After creating the 'show_bookmarks.php' file, enter the following code into it...

<pre><?php print_r($_GET); ?></pre>

Since this is just a test, I did not bother with all the HTML tags like <html>,<body> etc. But if you are a sticker for the rules, go ahead and make the full document.

Next, open this URL in the browser...

http://localhost/show_bookmarks.php?format=html&user=binblog&tags=javascript+ajax

You should get this result - the contests of the GET request...

Array
(
    [format] => html
    [user] => binblog
    [tags] => javascript ajax
)

Now try it with the URL...

http://localhost/binblog/javascript+ajax

If everything went well, this also should have the same output - that is...

Array
(
    [format] => html
    [user] => binblog
    [tags] => javascript ajax
)

Explanation

IfModule

<IfModule mod_rewrite.c>

This is an if condition - the code inside these tags will only be executed if the mod_rewrite module is loaded with apache.

RewriteEngine

RewriteEngine On

The 'RewriteEngine' directive enables or disables runtime rewriting engine. Here we are turning on the re-write Engine. Use the value 'off' if you want to turn of all rewriting.

RewriteRule

RewriteRule ^([^\/]+)\/([^\/]*)$ show_bookmarks.php?format=html&user=$1&tags=$2

This is the important statement. The proper syntax for RewriteRule directive is given below...

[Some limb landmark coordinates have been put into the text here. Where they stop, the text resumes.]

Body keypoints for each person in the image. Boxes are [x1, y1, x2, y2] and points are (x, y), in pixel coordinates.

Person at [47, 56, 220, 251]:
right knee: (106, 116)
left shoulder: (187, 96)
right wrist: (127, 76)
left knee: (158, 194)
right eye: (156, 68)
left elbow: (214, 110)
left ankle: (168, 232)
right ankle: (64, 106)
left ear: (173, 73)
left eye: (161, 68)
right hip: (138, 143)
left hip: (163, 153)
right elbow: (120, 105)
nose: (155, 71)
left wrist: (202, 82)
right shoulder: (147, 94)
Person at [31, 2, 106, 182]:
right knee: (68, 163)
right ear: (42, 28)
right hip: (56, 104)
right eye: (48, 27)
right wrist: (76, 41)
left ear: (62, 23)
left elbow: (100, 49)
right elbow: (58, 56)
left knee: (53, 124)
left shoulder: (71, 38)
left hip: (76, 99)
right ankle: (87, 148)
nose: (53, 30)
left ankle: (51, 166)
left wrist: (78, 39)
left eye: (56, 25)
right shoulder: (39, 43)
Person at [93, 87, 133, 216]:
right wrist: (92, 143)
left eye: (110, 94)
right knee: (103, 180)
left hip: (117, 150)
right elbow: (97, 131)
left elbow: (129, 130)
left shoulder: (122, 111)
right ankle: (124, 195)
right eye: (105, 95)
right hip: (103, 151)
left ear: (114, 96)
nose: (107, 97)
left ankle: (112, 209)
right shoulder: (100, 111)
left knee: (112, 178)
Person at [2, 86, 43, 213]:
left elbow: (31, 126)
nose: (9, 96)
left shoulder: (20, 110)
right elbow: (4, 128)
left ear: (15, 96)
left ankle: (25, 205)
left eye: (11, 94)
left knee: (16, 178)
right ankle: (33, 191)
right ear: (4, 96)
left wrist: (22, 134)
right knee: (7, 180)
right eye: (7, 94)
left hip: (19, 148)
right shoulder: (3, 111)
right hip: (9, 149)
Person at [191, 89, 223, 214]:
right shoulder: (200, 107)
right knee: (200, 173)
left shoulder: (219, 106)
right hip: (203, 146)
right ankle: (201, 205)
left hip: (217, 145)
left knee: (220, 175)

RewriteRule Pattern Substitution

The Pattern is a perl compactable regular expression.

Substitution part of the rewriting rule is the string which replaces the original URL for which Pattern has matched. You can use $n to insert regular expression captured strings - $1 is the first capture, $2 will be the second and so on.

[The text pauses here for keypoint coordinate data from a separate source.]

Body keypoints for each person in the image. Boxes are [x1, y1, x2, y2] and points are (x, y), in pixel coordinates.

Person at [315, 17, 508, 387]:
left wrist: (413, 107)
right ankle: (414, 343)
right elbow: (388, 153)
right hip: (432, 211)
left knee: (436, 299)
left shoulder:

One than one line of RewriteRule can be used. The order of useage is important as the second line will use the result of the first substitution as its input

</IfModule>

End of the if condition we started earlier.

Conditions

Some of you must have already seen a big problem in this approach. To see this problem, create a folder called, say, 'data' in your document root. Now create a file called 'something.txt' in this folder. Then try to access this folder from a browser using the URL.

http://localhost/data/

Now you see the problem, don't you? The above URL will result in the output...

Array
(
    [format] => html
    [user] => data
    [tags] => 
)

Our mod_rewrite rules have captured the URL of a valid file along with the other URLs. To solve this problem, we will use a feature of mod_rewrite called Conditions. Insert these lines in the .htaccess file.

<IfModule mod_rewrite.c>
RewriteEngine On
RewriteCond %{REQUEST_FILENAME} !-d
RewriteCond %{REQUEST_FILENAME} !-f
RewriteRule ^([^\/]+)\/([^\/]*)$ show_bookmarks.php?format=html&user=$1&tags=$2
</IfModule>

See the line RewriteCond %{REQUEST_FILENAME} !-d? This will make sure that the requested file is not a directory. The line RewriteCond %{REQUEST_FILENAME} !-f will prevent files from being caught by the rewrite rule. The algorithm of these statements will look something like this...

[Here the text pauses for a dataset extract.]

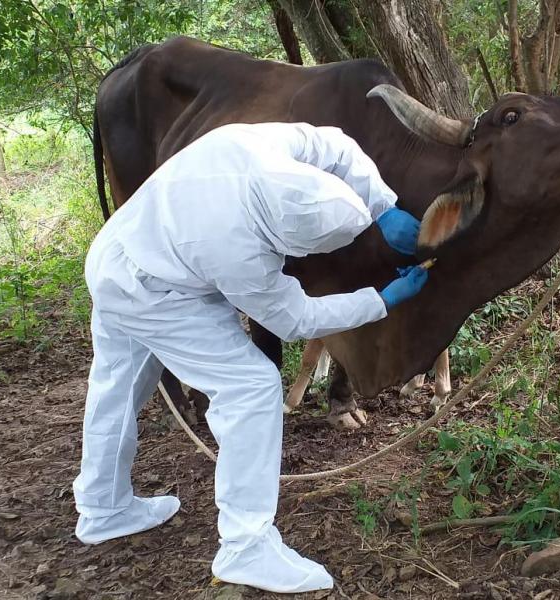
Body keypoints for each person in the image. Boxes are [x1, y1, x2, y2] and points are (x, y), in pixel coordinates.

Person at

if( 'Requested Filename' IS NOT Directory ) {
 if( 'Requested Filename' IS NOT File ) {
  Rewrite the URL.
 }
}

I hope you got the logic behind this - it took me a while to understand. Anyway, as I said earlier, don't be dissappointed if you don't get it at the first try - there is a lot of black magic involved.

Now try to access the file we created a little while back...

http://localhost/data/something.txt

You will see that it works perfectly(hopefully). Now try...

http://localhost/data/

Again the folder is being accessed. Now try a URL that must be re-written...

http://localhost/binblog/javascript+ajax

If all goes well, this URL will be caught by our system and will be redirected to the show_bookmarks.php file.

More about mod_rewrite in the next post(mod_rewrite Directives - RewriteCond and RewriteRule).

4 Comments:

Anonymous said...

More examples please :)

Binny V A said...

For more examples, see the post 'Practical Uses for mod_rewrite'

Anonymous said...

hi,
binny nice tutorial, i like it.
but when i try to run. this i am not geting out put. so can you tell me where to put this .htacces file?

Binny V A said...

Put the .htacess file in the same folder your web pages are in.